The Oculus Rift and Sony's Project Morpheus are abortions in progress.
Since the Oculus Ruft now has a certain backer, I'm looking at alternatives:
http://www.roadtovr.com/castar...
I was the same way about Windows 8, but since it was only a $20 upgrade from Windows 7 I took the plunge. Now it is only mild nausea and a case of the douche chills when I have to use the terms "Charms Bar".
Valve has no plans to produce their own hardware. And Michael Abrash, who was at the core of Valves VR research, is now working for Oculus.
2000000/(365.25*20) = 273.785 lines per day; 7 days per week, 52 weeks per year.
If we assume a very heavy work schedule of 3000 hours per year, approx 60 hours per week, that's 66.667 lines per hour of fully debugged working code. Seems a bit of an over-estimate to me. (Exaggerate? I don't know the meaning of the word!
--- Often in error; never in doubt!
Total bullshit.
Total bullshit.
You could have said exactly the same things about the upgrade from movies to 3D movies, or from pictures to movies, and they would be just exactly as true as they are here.
Have you worn an Oculus? No, you haven't. Which is why you think it is an 'abortion'. I have spent the better part of a year with an early development kit and I can tell you it's already a highly entertaining experience that will only get better over time.
> People don't want to wear headgear for their media consumption.
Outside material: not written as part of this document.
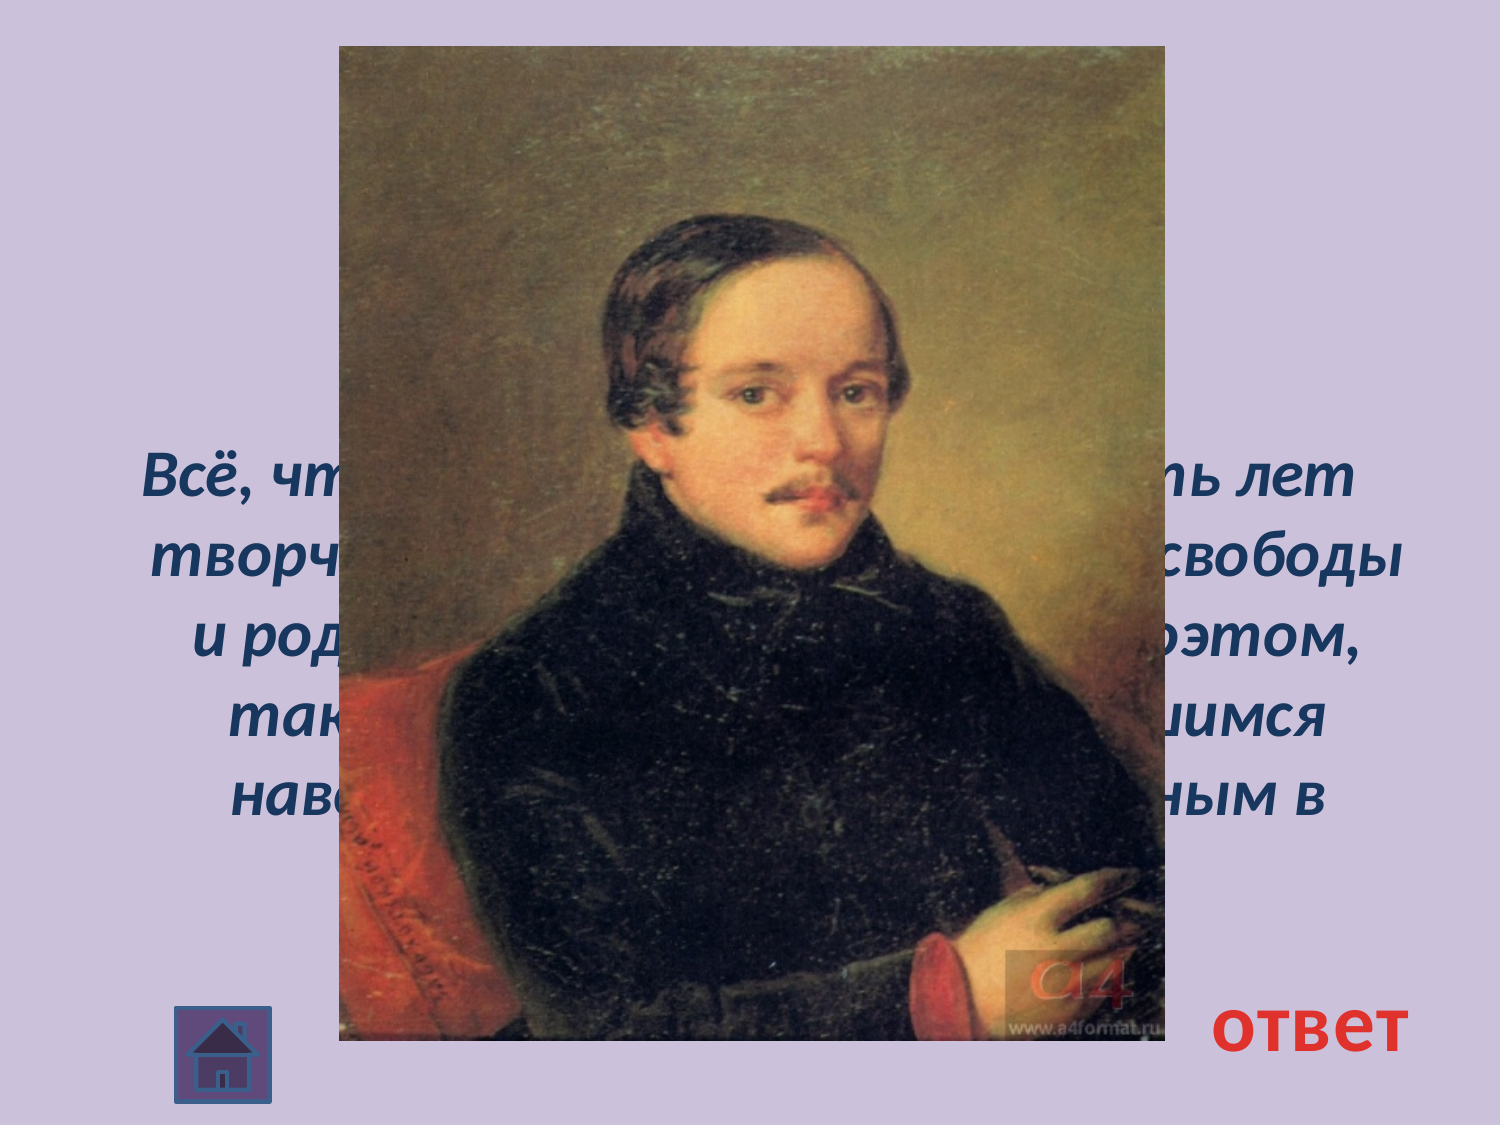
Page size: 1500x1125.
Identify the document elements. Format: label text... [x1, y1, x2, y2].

People don't want to watch a wall-mounted rectangle for their media consumption. Both are asinine statements. Anyway, VR isn't so much about consuming media. It's about being part of an interactive experience that can't be replicated any other way.
> 2 decades passed since the last time they tried this shit and failed.
Yes, it was super expensive back then, there was next to no content and the overall experience was absolutely horrible by anyone's standards.
So what's different this time? Technology has improved immensely. Field of view is much larger, latency is way down, resolution is way up, and weight is a small fraction of the early headsets. Oh, also most households already have the computers necessary to drive a decent VR experience. And content? It's coming. There are thousands of 3d games that can benefit from VR with only a few months of additional development effort and hundreds of new titles already being built. Furthermore, VR headsets will be in the same price range as a typical game console or high end video card. It is now right in the cross-hairs of the mainstream digital consumer.
I can think of one difference right off the bat. In the real world your eyes converge on the distant object and each eye's lens has to focus to the distance that object is from you. In any 3D tv or headset, the eyes will do the converging part, but nobody has figured out a way to trick the eyeball into focusing at the correct depth yet. In a TV or screen, your eye will focus at that surface. In a head mounted display the focus depth may be out a bit from where the actual screen is due to the way the lenses in the head mount change the focal depth of the apparent display, but your eyes focus there and not on the 3D object you are looking at.
-- ssoorrrryy,, dduupplleexx sswwiittcchh oonn.. -Quote found on actual fortune cookie.
The basic problem with VR is that your eyes (and your ears and any other senses the VR kit is acting on) are telling you you are moving in a certain way yet your balance organs are telling you something completly different.
Thats why it will give you motion sickness and cause other problems. And why, unless Occulus have come up with some brand new trick to tweak your balance organs (which I doubt they have), it will never really be able to work.